Task requirements:
#1 Please list every country where the article on "223's" below says the song reached the top 40.
#2 Answer these from the article on "223's" below:
(a) Which record label released the single?
(b) On which video app did the track go viral before its single release?
(c) What cartridges do the rifles named in the title fire?
#3 Resume the article on "223's" below, starting after its final sentence.

Given passage:
Single by YNW Melly featuring 9lokkNine

from the album Melly vs. Melvin
- Released: August 9, 2019
- Recorded: 2018
- Genre: Gangsta rap
- Length: 2:56
- Label: 300
- Songwriters: Jamell Demons; Jacquavius Smith; Rocco Valdes;
- Producers: Rocco Did It Again!; 9lokkNine;

YNW Melly singles chronology
| "100 Shells" (2019) | "223's" (2019) | "Suicidal" (2020) |

9lokkNine singles chronology
| "Beef" (2019) | "223's" (2019) | "Moods" (2020) |

Music video
- "223's" on YouTube

= 223's =

"223's" is a song by American rapper YNW Melly featuring fellow American rapper 9lokkNine, released as the lead single from the former's debut studio album Melly vs. Melvin on August 9, 2019. Written by the artists alongside Rocco Did It Again!, who produced it with the latter, it reached the top 40 of the US Billboard Hot 100, as well as in New Zealand, Canada, and Latvia.

==Background==
The track, originally by 9lokknine and released on his December 2018 mixtape Lil Glokk That Stole Khristmas, was "rebranded" as a collaboration with YNW Melly, who has been in jail since February 2019 after turning himself in on double murder charges and possession of marijuana. After being pulled over for a broken tail light, YNW Melly led a one-hour police chase through the city of Albuquerque, New Mexico ending with Melly fleeing; the track references this incident. It was released as a single in August 2019 after going viral on the video app TikTok.

==Lyrics==
The lyric refers to gang violence, with the title referring to semi-automatic rifles that fire .223 cartridges.

Record extracts:
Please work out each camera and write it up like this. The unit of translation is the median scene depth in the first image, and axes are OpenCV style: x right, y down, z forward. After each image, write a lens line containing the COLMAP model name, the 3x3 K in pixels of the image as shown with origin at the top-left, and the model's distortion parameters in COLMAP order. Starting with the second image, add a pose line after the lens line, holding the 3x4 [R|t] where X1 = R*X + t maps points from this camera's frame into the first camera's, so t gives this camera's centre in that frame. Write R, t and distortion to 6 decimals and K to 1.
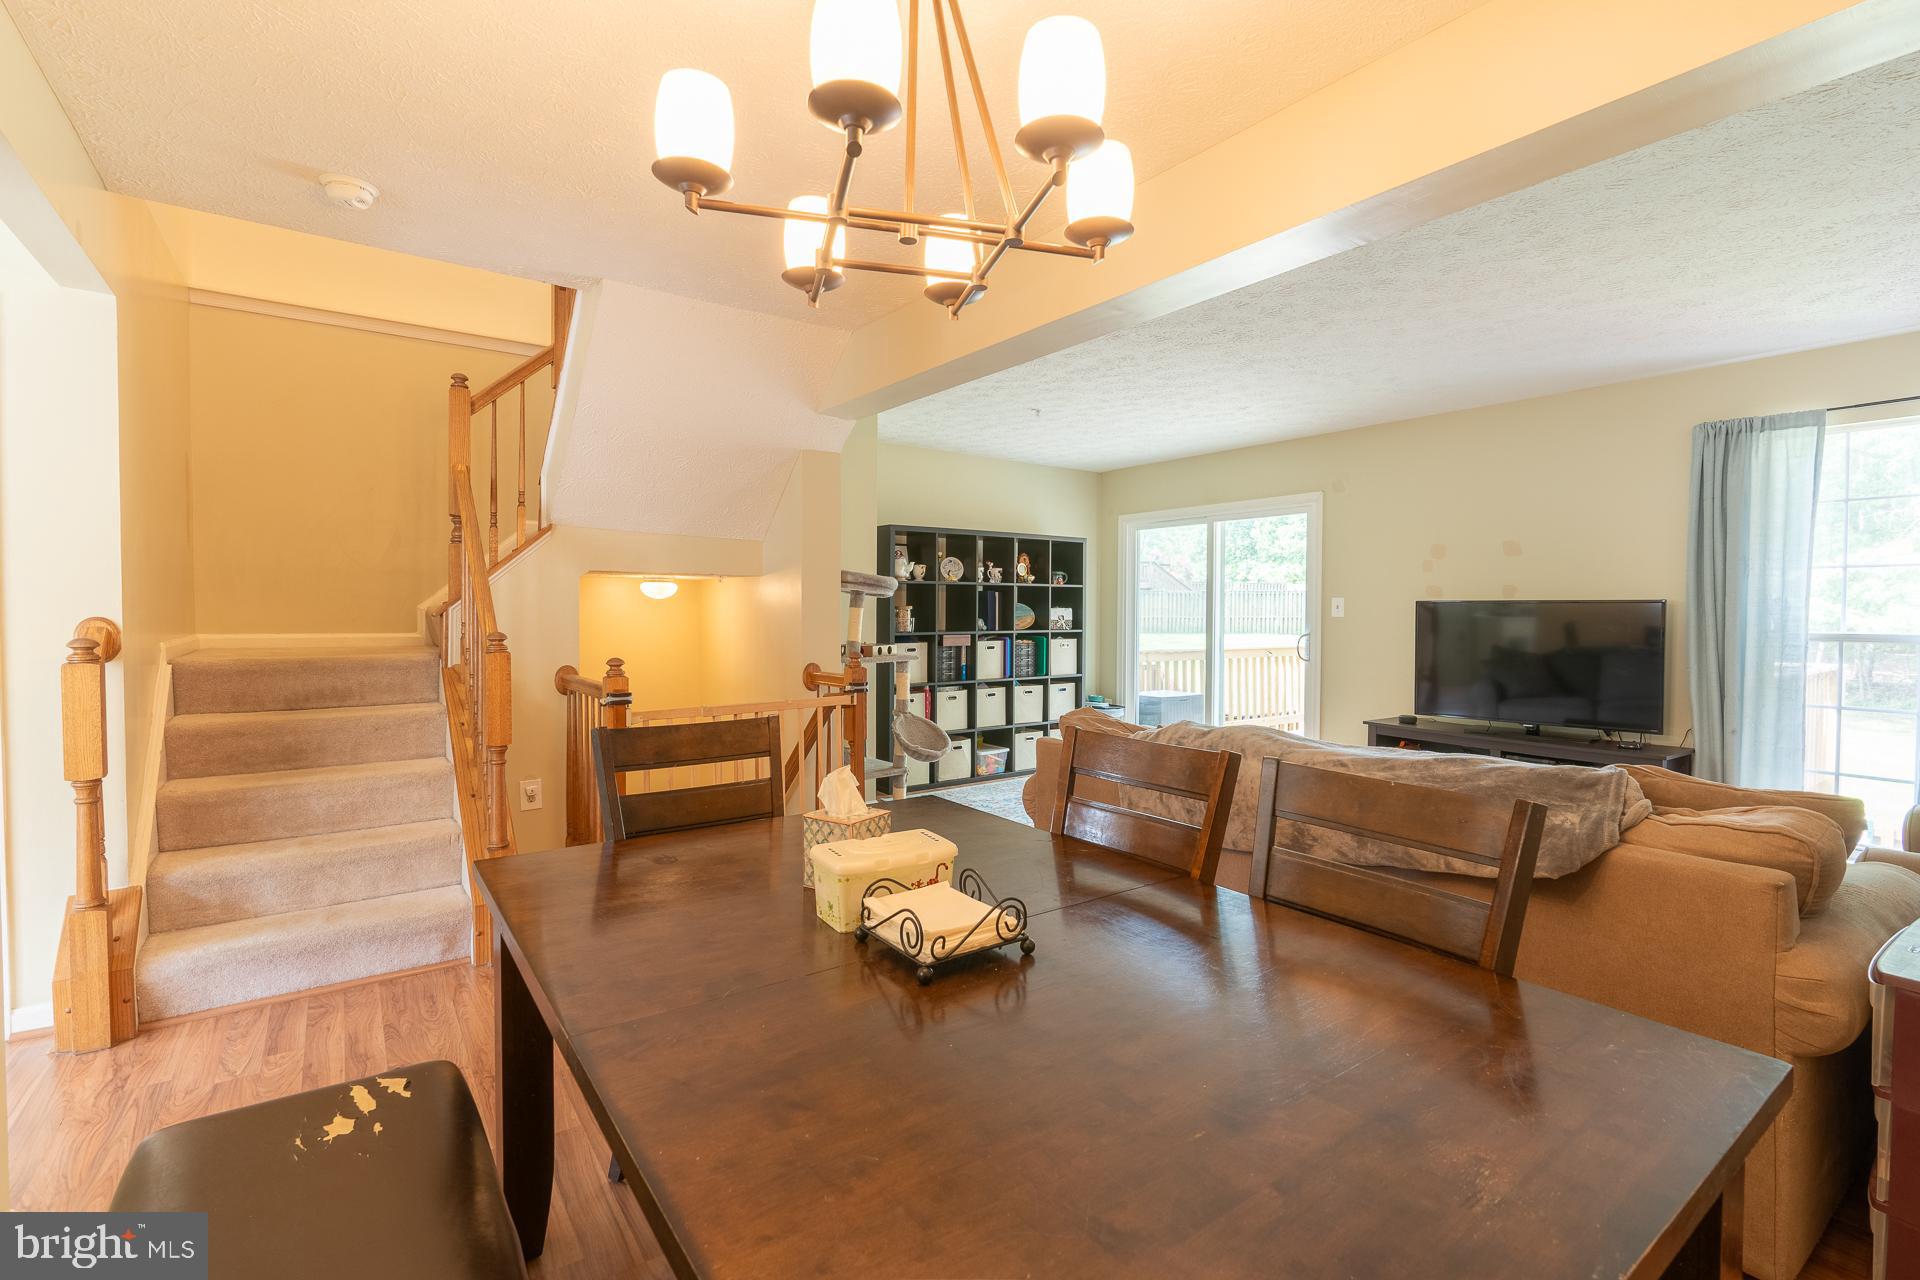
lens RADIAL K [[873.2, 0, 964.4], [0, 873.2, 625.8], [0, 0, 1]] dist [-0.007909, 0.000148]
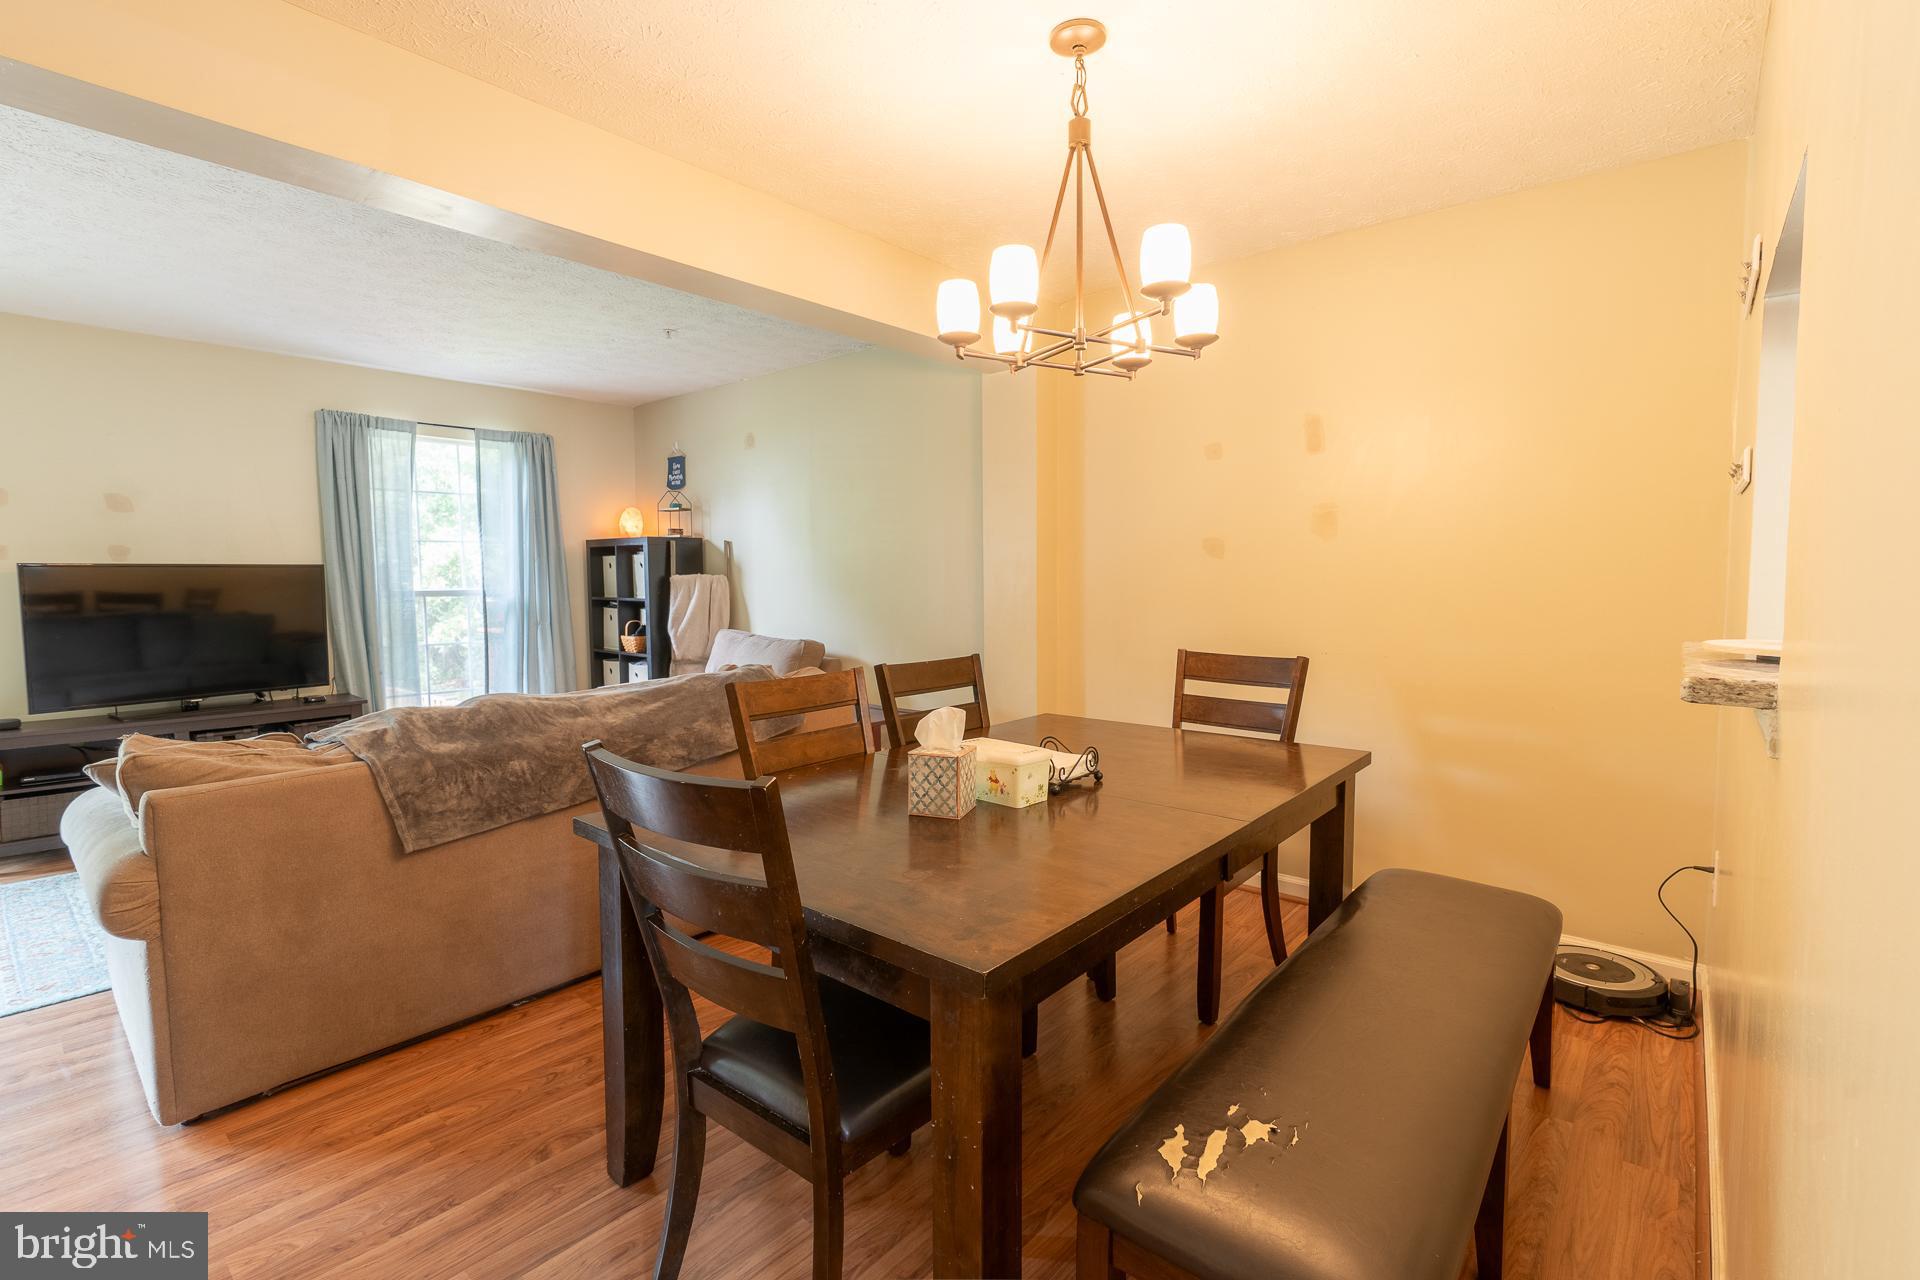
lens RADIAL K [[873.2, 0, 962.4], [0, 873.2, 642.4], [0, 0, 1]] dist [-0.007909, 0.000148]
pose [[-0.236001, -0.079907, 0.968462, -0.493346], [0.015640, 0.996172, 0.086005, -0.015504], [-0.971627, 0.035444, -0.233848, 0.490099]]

---

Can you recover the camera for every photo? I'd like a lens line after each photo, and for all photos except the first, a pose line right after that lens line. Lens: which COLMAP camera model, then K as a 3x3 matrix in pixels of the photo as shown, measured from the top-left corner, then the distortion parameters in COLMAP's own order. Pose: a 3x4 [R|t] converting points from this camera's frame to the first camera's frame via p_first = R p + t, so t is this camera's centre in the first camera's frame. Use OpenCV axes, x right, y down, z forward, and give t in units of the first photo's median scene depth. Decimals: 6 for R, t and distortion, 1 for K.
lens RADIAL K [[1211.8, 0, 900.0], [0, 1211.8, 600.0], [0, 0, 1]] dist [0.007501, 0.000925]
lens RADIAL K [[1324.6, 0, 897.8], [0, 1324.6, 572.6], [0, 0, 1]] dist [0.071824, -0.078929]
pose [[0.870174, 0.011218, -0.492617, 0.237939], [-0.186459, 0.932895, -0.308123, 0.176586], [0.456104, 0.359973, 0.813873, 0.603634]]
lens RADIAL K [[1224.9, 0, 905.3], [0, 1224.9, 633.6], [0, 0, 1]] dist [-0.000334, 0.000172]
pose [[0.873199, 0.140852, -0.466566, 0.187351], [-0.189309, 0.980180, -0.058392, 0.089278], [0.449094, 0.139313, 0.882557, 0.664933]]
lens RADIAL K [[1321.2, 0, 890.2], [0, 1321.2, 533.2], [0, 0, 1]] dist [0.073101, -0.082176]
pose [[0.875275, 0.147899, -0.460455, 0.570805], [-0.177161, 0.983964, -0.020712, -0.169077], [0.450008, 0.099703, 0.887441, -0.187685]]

Outputs in order:
#1 United States, New Zealand, Canada, Latvia

#2
(a) 300
(b) TikTok
(c) .223 cartridges

#3
==Music video==
An official music video was released on YNW Melly's official YouTube channel on November 2, 2019.

The video featured the now-rapper Lil Mabu as a cameo.

==Charts==
===Weekly charts===

| Chart (2019) | Peak position |
|---|---|
| Australia (ARIA) | 56 |
| Canada (Canadian Hot 100) | 27 |
| Ireland (IRMA) | 53 |
| Latvia (LAIPA) | 15 |
| Lithuania (AGATA) | 41 |
| New Zealand (Recorded Music NZ) | 38 |
| Sweden (Sverigetopplistan) | 94 |
| UK Singles (OCC) | 69 |
| US Billboard Hot 100 | 34 |
| US Hot R&B/Hip-Hop Songs (Billboard) | 17 |
| US Rolling Stone Top 100 | 16 |

===Year-end charts===

| Chart (2019) | Position |
|---|---|
| US Hot R&B/Hip-Hop Songs (Billboard) | 81 |
| Chart (2020) | Position |
| US Hot R&B/Hip-Hop Songs (Billboard) | 97 |

==Certifications==

| Region | Certification | Certified units/sales |
| New Zealand (RMNZ) | Platinum | 30,000^{‡} |
| United Kingdom (BPI) | Silver | 200,000^{‡} |
| United States (RIAA) | 2× Platinum | 2,000,000^{‡} |
^{‡} Sales+streaming figures based on certification alone.